Assigned task.
Leaving out every line before the one with "段《魔戒》文字，AI 花 2 小時打造 3D 世", write out the rest of the records below exactly.

Material for this exercise.
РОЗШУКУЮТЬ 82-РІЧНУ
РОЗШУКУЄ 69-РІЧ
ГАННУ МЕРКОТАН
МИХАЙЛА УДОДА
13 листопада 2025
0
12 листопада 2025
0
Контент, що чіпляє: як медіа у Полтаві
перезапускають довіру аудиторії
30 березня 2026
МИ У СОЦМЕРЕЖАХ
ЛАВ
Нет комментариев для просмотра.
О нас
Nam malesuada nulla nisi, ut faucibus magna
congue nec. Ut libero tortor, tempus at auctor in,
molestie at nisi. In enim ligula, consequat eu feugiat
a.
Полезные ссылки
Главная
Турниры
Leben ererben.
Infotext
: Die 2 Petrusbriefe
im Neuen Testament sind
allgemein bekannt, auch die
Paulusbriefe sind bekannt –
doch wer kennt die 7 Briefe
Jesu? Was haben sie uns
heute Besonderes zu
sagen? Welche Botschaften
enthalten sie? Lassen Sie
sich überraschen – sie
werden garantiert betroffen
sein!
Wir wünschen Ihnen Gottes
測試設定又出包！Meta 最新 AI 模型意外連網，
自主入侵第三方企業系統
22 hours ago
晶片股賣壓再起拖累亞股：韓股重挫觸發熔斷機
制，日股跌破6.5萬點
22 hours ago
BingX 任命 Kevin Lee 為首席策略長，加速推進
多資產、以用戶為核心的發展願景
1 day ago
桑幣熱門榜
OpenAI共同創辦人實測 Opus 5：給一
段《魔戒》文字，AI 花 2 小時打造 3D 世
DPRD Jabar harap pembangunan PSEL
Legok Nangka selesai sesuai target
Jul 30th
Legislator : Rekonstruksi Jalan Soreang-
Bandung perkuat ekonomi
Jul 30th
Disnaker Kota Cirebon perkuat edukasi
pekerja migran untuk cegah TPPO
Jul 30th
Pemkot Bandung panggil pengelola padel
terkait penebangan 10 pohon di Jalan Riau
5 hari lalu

The completed task.
段《魔戒》文字，AI 花 2 小時打造 3D 世
DPRD Jabar harap pembangunan PSEL
Legok Nangka selesai sesuai target
Jul 30th
Legislator : Rekonstruksi Jalan Soreang-
Bandung perkuat ekonomi
Jul 30th
Disnaker Kota Cirebon perkuat edukasi
pekerja migran untuk cegah TPPO
Jul 30th
Pemkot Bandung panggil pengelola padel
terkait penebangan 10 pohon di Jalan Riau
5 hari lalu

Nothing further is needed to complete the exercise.